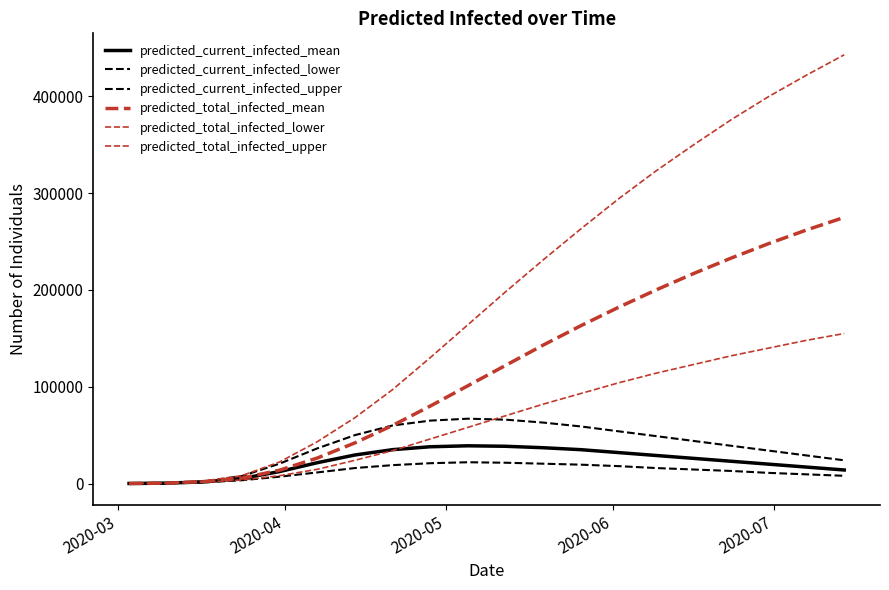

How many lines are shown in the chart?

6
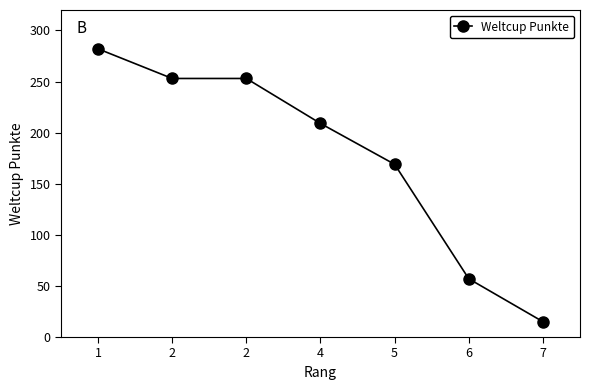

How many lines are shown in the chart?

1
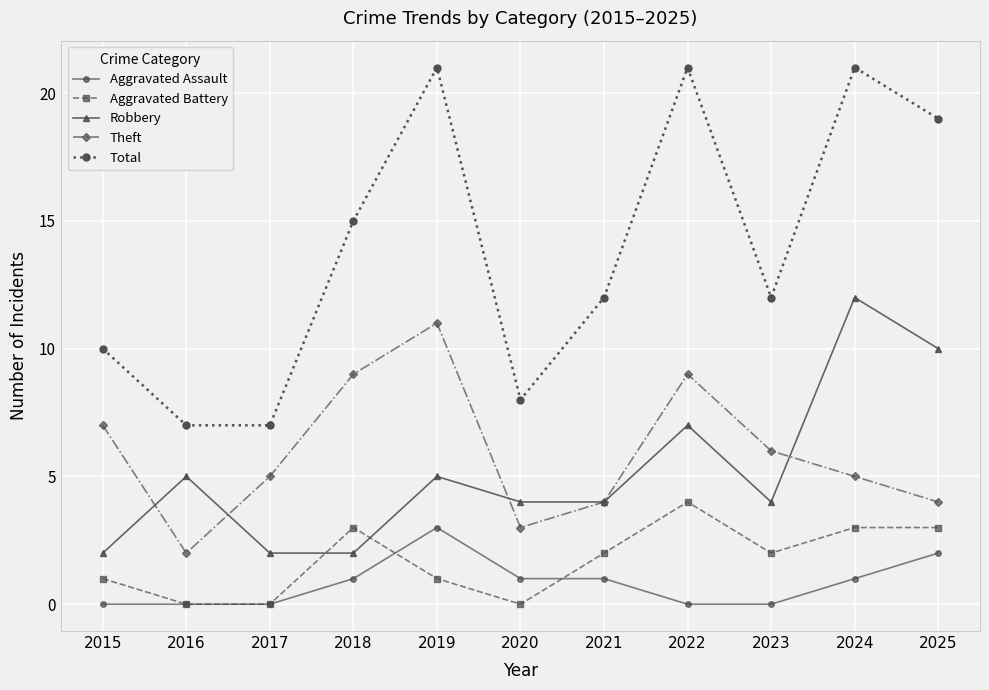

True or false: Robbery and Total cross at least once.

False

---------------

▶ **取り組む課題**
上の記録をすべて一字一句たがえずに引用してください。ただし、画像は回答に含めないでください。

▶ **回答**
How many lines are shown in the chart?

6

How many lines are shown in the chart?

1

True or false: Robbery and Total cross at least once.

False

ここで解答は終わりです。